The difficulty of scaling Online Social Networks (OSNs) has introduced new system design challenges that has often caused costly re-architecting for services like Twitter and Facebook. The complexity of interconnection of users in social networks has introduced new scalability challenges. Conventional vertical scaling by resorting to full replication can be a costly proposition. Horizontal scaling by partitioning and distributing data among multiples servers – e.g. using DHTs – can lead to costly inter-server communication.
We design, implement, and evaluate SPAR, a social partitioning and replication middle-ware that transparently leverages the social graph structure to achieve data locality while minimizing replication.
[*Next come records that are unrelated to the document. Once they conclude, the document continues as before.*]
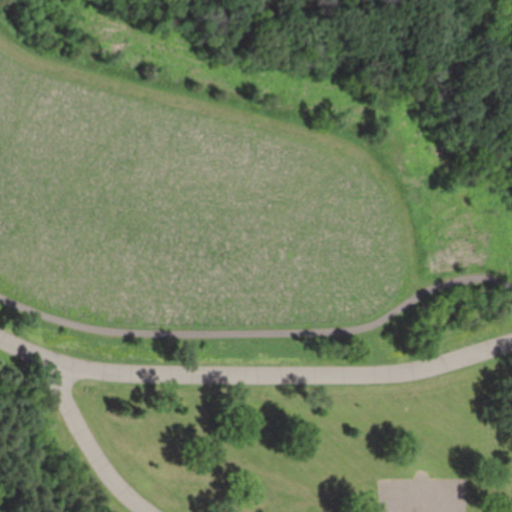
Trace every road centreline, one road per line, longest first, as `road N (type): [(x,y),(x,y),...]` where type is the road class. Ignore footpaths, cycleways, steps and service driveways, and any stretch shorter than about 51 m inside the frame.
road 1 (residential): [(511,340),(467,364),(376,373),(62,372),(0,337)]
road 2 (residential): [(149,511),(109,480),(79,430),(62,372)]
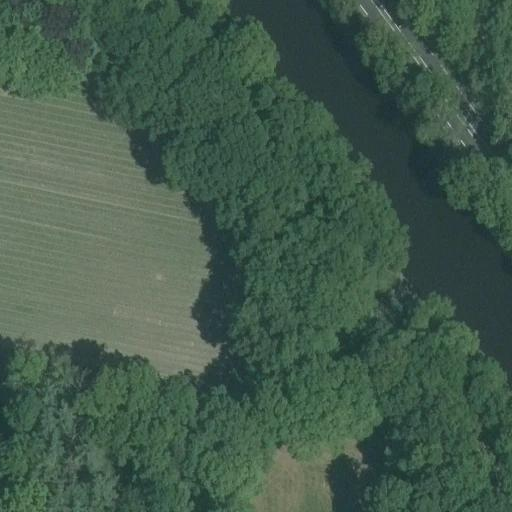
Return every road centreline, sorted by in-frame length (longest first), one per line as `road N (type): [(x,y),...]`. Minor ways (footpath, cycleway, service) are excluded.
road 1 (track): [(143,0),(511,494)]
road 2 (primary): [(511,187),(372,0)]
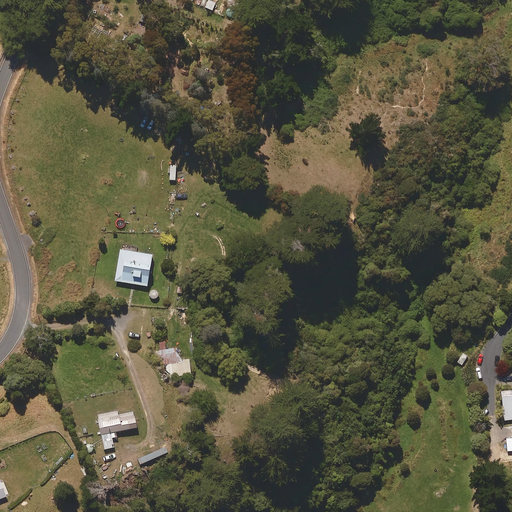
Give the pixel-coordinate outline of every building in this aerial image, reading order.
[(151,255),(119,250),(114,281),(146,286),(151,255)] [(156,300),(158,292),(151,290),(148,297),(156,300)] [(467,356),(462,353),(456,362),(462,365),(467,356)] [(190,374),(188,360),(163,365),(165,378),(190,374)] [(156,379),(151,365),(145,367),(149,381),(156,379)] [(511,394),(501,396),(504,420),(511,419),(511,394)] [(135,427),(132,412),(97,420),(104,449),(113,447),(111,438),(116,437),(114,432),(135,427)]
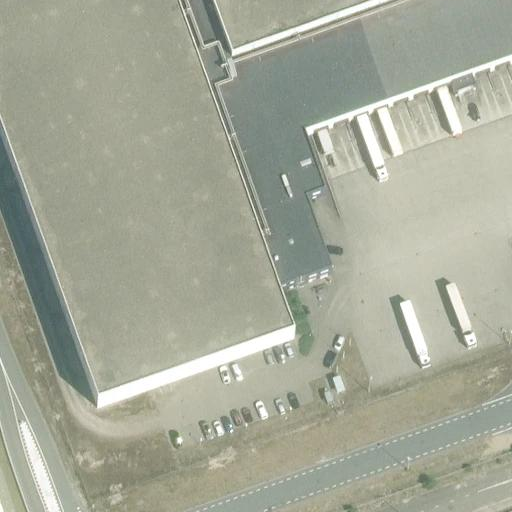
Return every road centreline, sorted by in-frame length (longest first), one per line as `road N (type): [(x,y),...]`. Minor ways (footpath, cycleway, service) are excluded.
road 1 (unclassified): [(230,511),(511,412)]
road 2 (unclassified): [(69,511),(35,419),(0,356)]
road 3 (unclassified): [(0,381),(7,430),(36,511)]
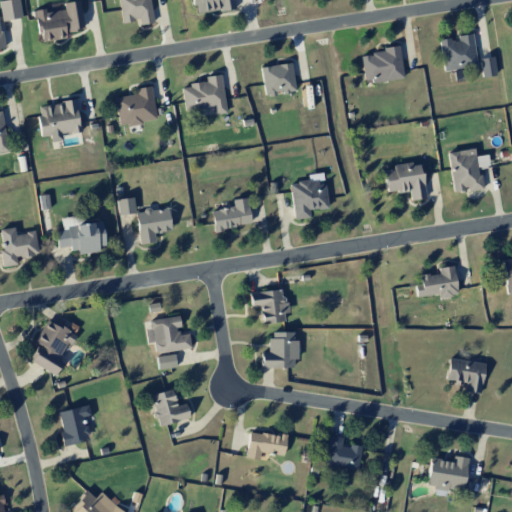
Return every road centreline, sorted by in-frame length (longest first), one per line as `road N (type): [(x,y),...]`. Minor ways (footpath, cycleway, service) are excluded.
road 1 (residential): [(0,301),(511,219)]
road 2 (residential): [(0,78),(468,0)]
road 3 (residential): [(212,269),(225,389),(511,432)]
road 4 (residential): [(0,349),(43,511)]
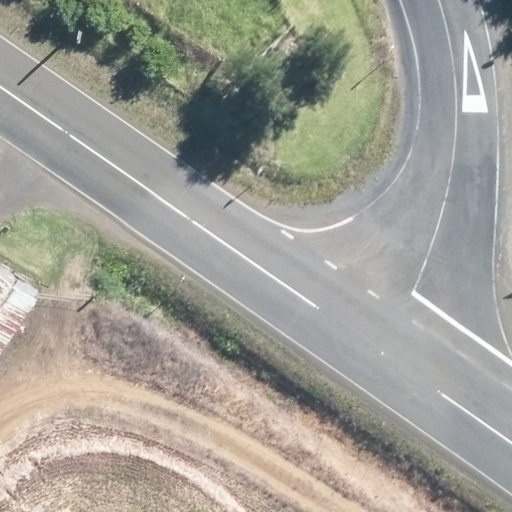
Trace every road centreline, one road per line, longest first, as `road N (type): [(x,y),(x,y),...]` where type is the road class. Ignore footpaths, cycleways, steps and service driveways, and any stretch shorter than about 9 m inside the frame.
road 1 (unclassified): [(0,86),(383,352)]
road 2 (unclassified): [(383,352),(434,250),(442,188),(446,119),(424,0)]
road 3 (unclassified): [(383,352),(511,445)]
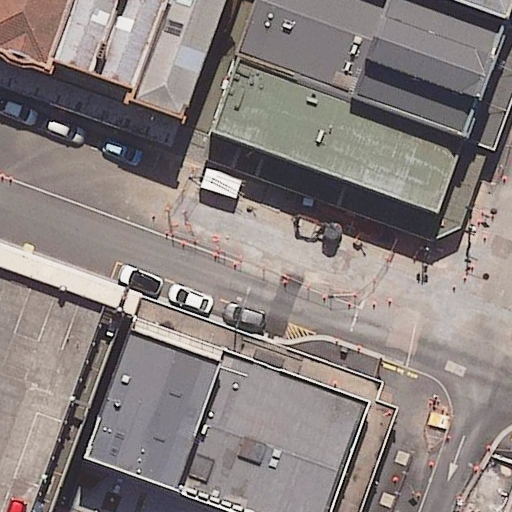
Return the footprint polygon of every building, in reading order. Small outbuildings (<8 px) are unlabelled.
[(97,0),(13,0),(0,36),(0,42),(73,69),(97,0)] [(0,0),(0,36),(13,0),(0,0)] [(97,0),(73,69),(145,95),(179,0),(97,0)] [(195,114),(237,0),(179,0),(145,95),(195,114)] [(338,85),(368,0),(274,0),(254,55),(338,85)] [(511,19),(458,0),(394,0),(361,93),(472,133),(511,24),(511,19)] [(511,17),(511,0),(458,0),(511,19),(511,17)] [(338,85),(254,55),(236,48),(205,132),(374,193),(441,217),(472,133),(361,93),(338,85)] [(0,511),(62,511),(131,323),(114,317),(98,311),(0,276),(0,511)] [(274,369),(139,322),(88,465),(105,471),(220,511),(335,511),(374,404),(274,369)] [(220,511),(105,471),(91,511),(220,511)]
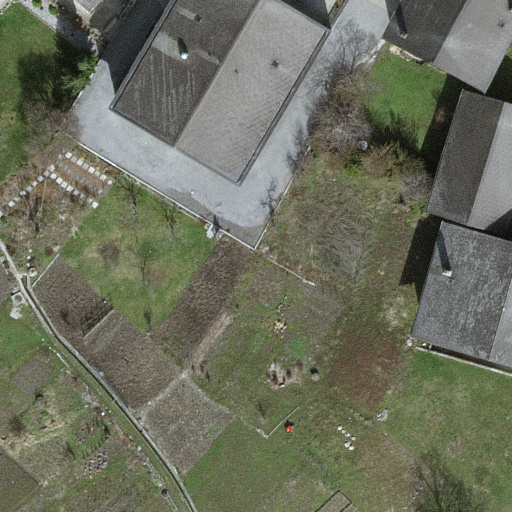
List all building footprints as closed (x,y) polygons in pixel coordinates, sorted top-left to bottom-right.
[(93,0),(109,10),(117,0),(93,0)] [(194,0),(132,119),(256,183),(337,41),(270,0),(194,0)] [(511,0),(404,0),(386,38),(491,91),(511,44),(511,0)] [(511,114),(460,102),(432,204),(508,230),(511,215),(511,114)] [(511,254),(438,231),(410,350),(511,391),(511,254)]
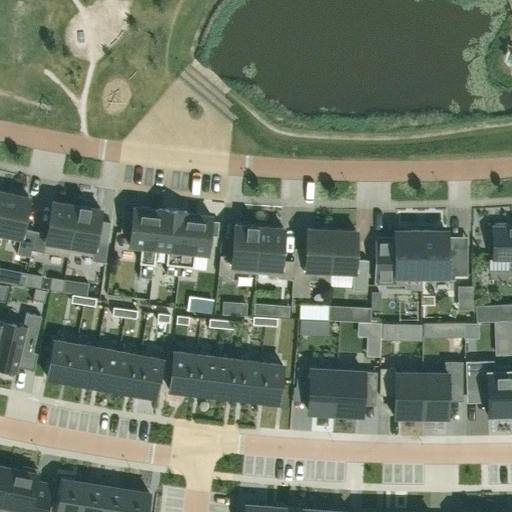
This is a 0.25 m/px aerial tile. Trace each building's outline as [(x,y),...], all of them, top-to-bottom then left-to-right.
[(5,192),(0,215),(0,235),(20,239),(16,254),(30,257),(31,250),(35,231),(22,229),(29,197),(5,192)] [(47,233),(35,231),(31,250),(68,257),(76,205),(53,201),(47,233)] [(68,257),(69,257),(69,254),(92,257),(91,260),(105,263),(108,243),(95,241),(100,209),(76,205),(68,257)] [(131,223),(130,233),(129,245),(141,247),(139,263),(140,263),(153,265),(154,265),(156,248),(160,209),(158,208),(158,210),(133,207),(133,212),(131,223)] [(185,211),(160,209),(156,248),(167,250),(166,264),(167,264),(179,266),(185,211)] [(131,223),(133,212),(123,211),(122,221),(131,223)] [(186,212),(185,211),(179,266),(192,267),(193,267),(195,253),(207,254),(209,236),(211,221),(211,216),(186,213),(186,212)] [(131,223),(122,221),(120,232),(130,233),(131,223)] [(219,222),(211,221),(209,236),(217,236),(219,222)] [(492,249),(492,259),(509,259),(509,267),(511,267),(511,227),(509,227),(509,225),(509,223),(493,223),(493,225),(494,225),(494,227),(492,227),(492,231),(488,231),(488,249),(492,249)] [(255,274),(259,226),(235,224),(232,256),(220,255),(218,274),(232,275),(233,272),(255,274)] [(283,228),(259,226),(255,274),(278,275),(278,279),(292,280),(293,261),(281,260),(283,228)] [(292,280),(291,296),(309,297),(309,281),(329,281),(332,229),(307,228),(306,250),(304,253),(294,253),(293,261),(292,280)] [(352,273),(351,289),(366,290),(367,258),(355,258),(356,230),(332,229),(329,281),(330,281),(331,272),(352,273)] [(376,249),(375,285),(404,285),(404,280),(421,280),(421,230),(408,230),(408,232),(395,232),(395,236),(376,236),(376,249)] [(433,230),(421,230),(421,280),(454,280),(454,276),(467,276),(467,247),(453,246),(453,249),(446,249),(447,232),(433,232),(433,230)] [(153,265),(140,263),(139,277),(152,279),(153,265)] [(179,266),(167,264),(166,274),(178,275),(179,266)] [(179,266),(178,275),(190,277),(192,267),(179,266)] [(49,290),(62,292),(64,280),(51,278),(49,290)] [(332,299),(332,285),(318,285),(318,298),(332,299)] [(35,289),(32,299),(43,302),(46,291),(35,289)] [(371,292),(371,309),(381,309),(381,292),(371,292)] [(84,296),(72,294),(71,302),(83,304),(84,296)] [(95,306),(96,298),(84,296),(83,304),(95,306)] [(204,299),(203,312),(211,314),(213,300),(204,299)] [(303,299),(302,313),(331,314),(331,300),(303,299)] [(290,306),(276,305),(275,316),(289,317),(290,306)] [(112,315),(124,317),(125,309),(113,307),(112,315)] [(136,319),(137,310),(125,309),(124,317),(136,319)] [(1,326),(0,329),(0,367),(14,370),(16,362),(18,354),(31,357),(32,351),(40,316),(26,313),(23,327),(2,322),(1,326)] [(169,323),(170,314),(158,313),(157,321),(169,323)] [(176,323),(188,325),(189,317),(177,315),(176,323)] [(253,316),(252,324),(264,325),(265,317),(253,316)] [(276,326),(277,318),(265,317),(264,325),(276,326)] [(221,320),(209,319),(208,327),(220,328),(221,320)] [(232,329),(233,321),(221,320),(220,328),(232,329)] [(312,335),(312,320),(300,320),(300,334),(312,335)] [(383,340),(396,340),(396,324),(383,323),(383,340)] [(479,337),(479,323),(464,324),(464,337),(479,337)] [(76,343),(53,340),(47,377),(69,381),(76,343)] [(379,356),(380,343),(366,342),(366,356),(379,356)] [(90,385),(97,347),(76,343),(69,381),(90,385)] [(111,389),(118,351),(97,347),(90,385),(111,389)] [(132,392),(139,355),(118,351),(111,389),(132,392)] [(191,392),(196,354),(173,351),(169,389),(191,392)] [(212,394),(217,357),(196,354),(191,392),(212,394)] [(154,396),(161,359),(139,355),(132,392),(154,396)] [(234,397),(238,359),(217,357),(212,394),(234,397)] [(255,400),(260,362),(238,359),(234,397),(255,400)] [(511,419),(511,365),(493,366),(493,360),(468,361),(469,390),(487,389),(487,401),(488,416),(501,416),(501,420),(511,419)] [(422,372),(421,416),(448,417),(448,393),(461,393),(461,361),(448,361),(448,373),(422,372)] [(277,402),(282,365),(260,362),(255,400),(277,402)] [(297,367),(296,387),(310,388),(308,412),(320,413),(323,413),(333,413),(333,414),(334,414),(337,369),(297,367)] [(421,416),(422,372),(396,372),(395,368),(379,368),(379,395),(394,395),(393,416),(421,416)] [(337,369),(334,414),(336,414),(336,413),(346,414),(349,414),(360,415),(361,405),(362,391),(376,392),(377,372),(337,369)] [(0,511),(9,468),(0,465),(0,511)] [(9,468),(0,511),(45,511),(47,502),(32,499),(35,481),(38,469),(22,466),(21,470),(9,468)] [(62,478),(56,511),(79,511),(84,482),(62,478)] [(100,511),(105,485),(84,482),(79,511),(100,511)] [(105,485),(100,511),(122,511),(126,489),(105,485)] [(126,489),(122,511),(145,511),(149,492),(126,489)] [(245,503),(244,511),(266,511),(267,505),(245,503)]
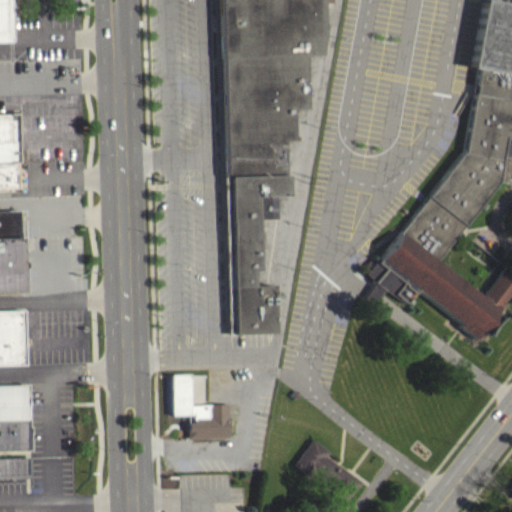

SPAR guarantees that for all users in an OSN, their direct neighbor’s data is co-located in the same server. The gains from this approach are multi-fold: application developers can assume local semantics, i.e., develop as they would for a single server; scalability is achieved by adding commodity servers with low memory and network I/O requirements; and redundancy is achieved at a fraction of the cost.
We detail our system design and an evaluation based on datasets from Twitter, Orkut, and Facebook, with a working implementation. We show that SPAR incurs minimum overhead, and can help a well-known open-source Twitter clone reach Twitter’s scale without changing a line of its application logic and achieves higher throughput than Cassandra, Facebook’s DHT based key-value store database.